Isaiah through Malachi - 34 lectures - Dr. Richard Belcher, Jr.

*New Testament*
Gospel and Acts - 48 lectures - Dr. Knox Chamblin
Pauline Epistles - 47 lectures - Dr. Knox Chamblin
Hebrews through Revelation - 45 lectures - Dr. Simon Kistemaker

*Church History*
History of Christianity I - 32 lectures - Dr. Frank James
History of Christianity II - 30 lectures - Dr. Frank James
The Church and the World - 27 lectures - Dr. W. Andrew Hoffecker
History of Missions - 35 lectures - Dr. Sam Larsen

*Theology*
Intro to Pastoral and Theological Studies - 23 lectures - Dr. Richard Pratt, Jr.
Theological Foundations - 24 lectures - Dr. Derek Thomas
Systematic Theology I - 38 lectures - Dr. Douglas Kelly
Systematic Theology II - 20 lectures - Dr. Douglas Kelly
Systematic Theology III - 38 lectures - Dr. Douglas Kelly
History of Philosophy and Christian Thought - 36 lectures - Dr. John Frame
Pastoral and Social Ethics - 42 lectures - Dr. John Frame
Christian Apologetics - 26 lectures - Dr. John Frame
C.S. Lewis - 26 lectures - Dr. Knox Chamblin


----------



## Scott

These are very cool. I downloaded the History of Missions to my iPod and have been listening to it.


----------



## reformedman

wow! I can't believe this is available. People, don't pass up this opportunity! I'm going to download these as soon as I get home.


----------



## Casey

Great! Thanks.  Now . . if only the Learning Company would follow their example . . .  (the "free" part, I mean)


----------



## RamistThomist

what's the difference between clicking "get tracks" and "subscribe?"


----------



## Answerman

When I found out about this, I immediately said a prayer to bless RTS and the people responsible for offering these. I have been putting off going to seminary for a long time for financial reasons and have been using all of the free material that I could find on the web, but not many of these sources offer this level of training. I am going to immediately tell all of my Christian friends about these treasures.

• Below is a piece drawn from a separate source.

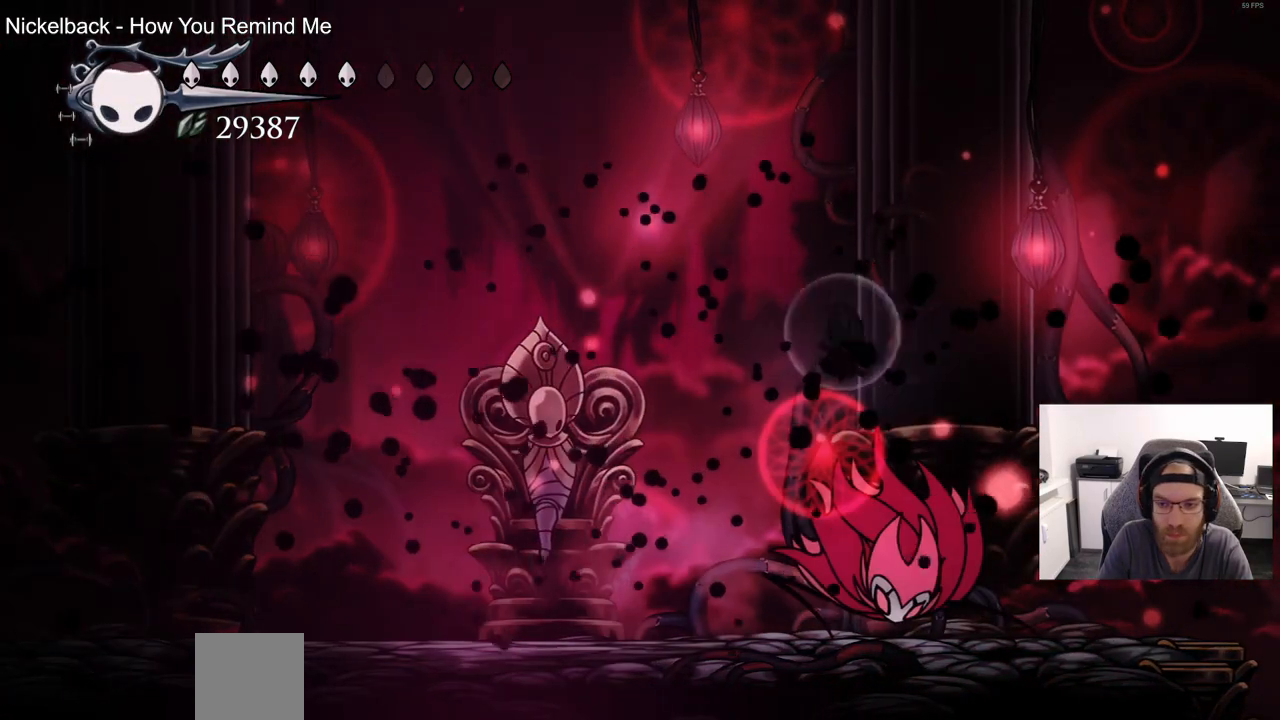
{"buttons": ["SQUARE", "DPAD_LEFT"], "left_stick": "center", "right_stick": "center", "events": [[50, "SQUARE", "down"], [200, "SQUARE", "up"], [367, "DPAD_LEFT", "down"], [367, "DPAD_RIGHT", "up"], [417, "SQUARE", "down"]]}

Free materials like these may very well spark a revival in this nation, if only Christians would use these kinds of things instead of going home and turning on the zombie tube.

Glory be to God!


----------



## BobVigneault

Draught Horse said:


> what's the difference between clicking "get tracks" and "subscribe?"



Get tracks will manually just dl the files to you puter for general use. Subscribing will bring the headers for the files into iTunes to be dl'd whenever you want them. This is more useful if you 'subscribe' to a daily program. iTunes will auto dl the files for you if you are subscribed.


----------



## Scott

StaunchPresbyterian said:


> Great! Thanks.  Now . . if only the Learning Company would follow their example . . .  (the "free" part, I mean)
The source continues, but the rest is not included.